[Try it]: Once you have checked each line below for the word "construction", give the number of lines that have it and nothing further.

───── Exercise materials ─────

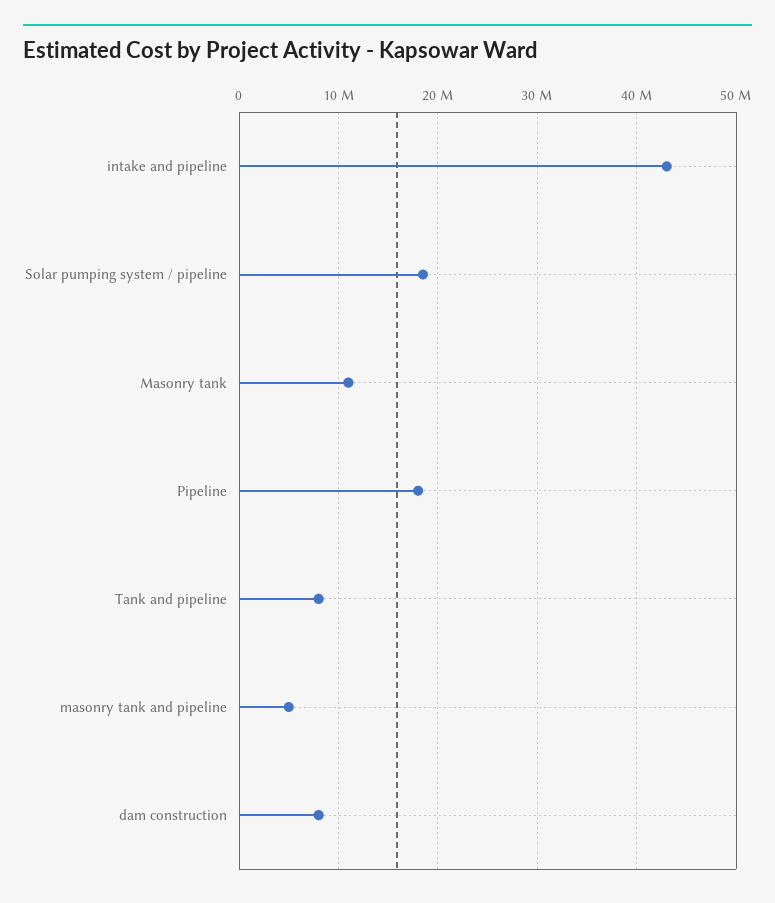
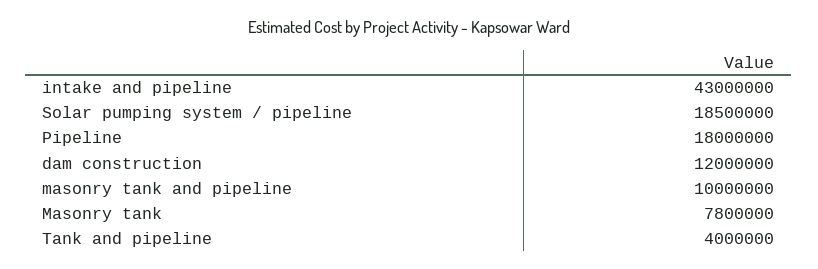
  {
    "intake and pipeline": 43000000,
    "Solar pumping system / pipeline": 18500000,
-   "Masonry tank": 11000000,
+   "Masonry tank": 7800000,
    "Pipeline": 18000000,
-   "Tank and pipeline": 8000000,
+   "Tank and pipeline": 4000000,
-   "masonry tank and pipeline": 5000000,
+   "masonry tank and pipeline": 10000000,
-   "dam construction": 8000000
+   "dam construction": 12000000
  }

─────

[The completed task]: 2